Author:Sanjay Kumar, Brighton

Our research shows there is much evidence to suggest the word curry, thought to be Indian, originated in England.

In the time of Richard I there was a revolution in English cooking . Richard the Lion Heart was known for his fondness for cute French chefs and medieval kitchen boys. In the better-off kitchens, cooks were regularly using ginger, cinnamon, nutmeg, cloves, galingale, cubebs, coriander, cumin, cardamom and aniseed, resulting in highly spiced cooking very similar to India. They also had a ‘powder fort’, ‘powder douce’ and ‘powder blanch’.

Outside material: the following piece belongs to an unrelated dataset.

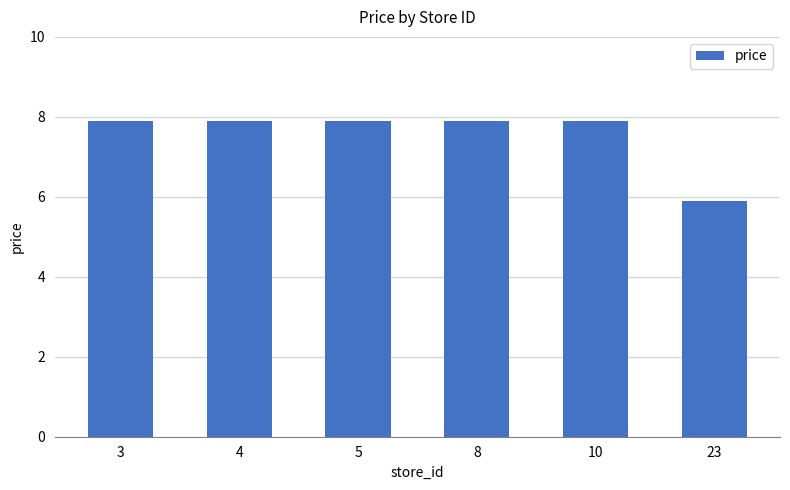

How many values are below 7?

1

Then, in Richard II’s reign (1377-1399) the first real English cookery book was written. Richard employed 200 cooks and they, plus others including philosophers, produced a work with 196 recipes in 1390 called ‘The Forme of Cury’.

‘Cury’ was the Old English word for cooking derived from the French ‘cuire’ - to cook, boil, grill - hence cuisine.

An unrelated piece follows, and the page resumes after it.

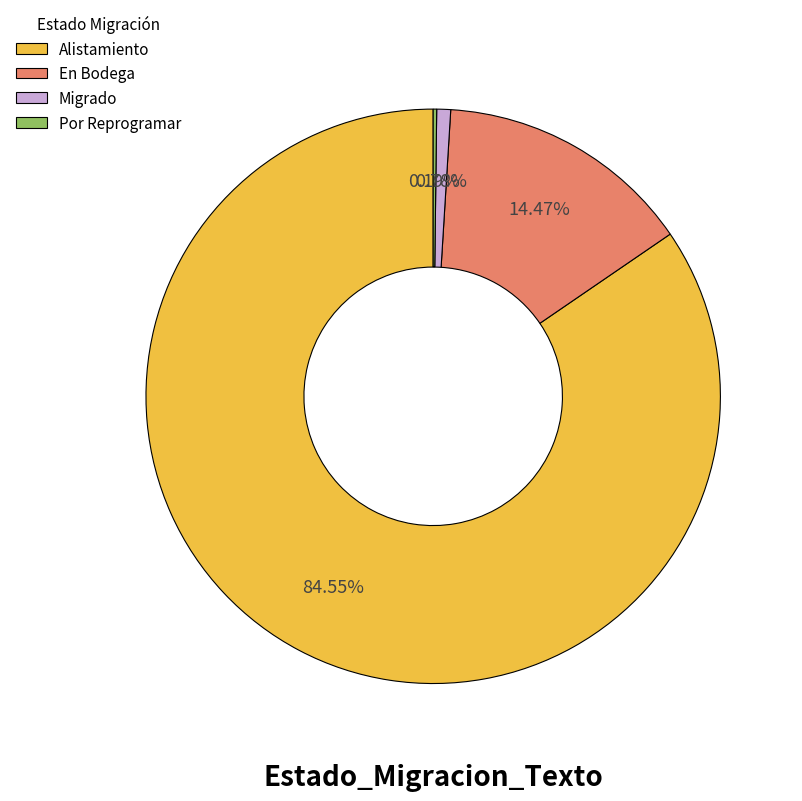

Which category accounts for the majority?

Alistamiento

In the preface it says this “forme of cury was compiled of the chef maistes cokes of kyng Richard the Secunde kyng of nglond aftir the conquest; the which was accounted the best and ryallest vyand of alle csten ynges: and it was compiled by assent and avysement of maisters and phisik and of philosophie that dwellid in his court. First it techith a man to make commune pottages and commune meetis for howshold, as they shold be made, craftly and holsomly, Aftirward it techith for to make curious potages and meetes and sotiltees for alle maner of states, bothe hye and lowe. And the techyng of the forme of making of potages and of meetes, bothe flesh and of fissh, buth y sette here by noumbre and by ordre”.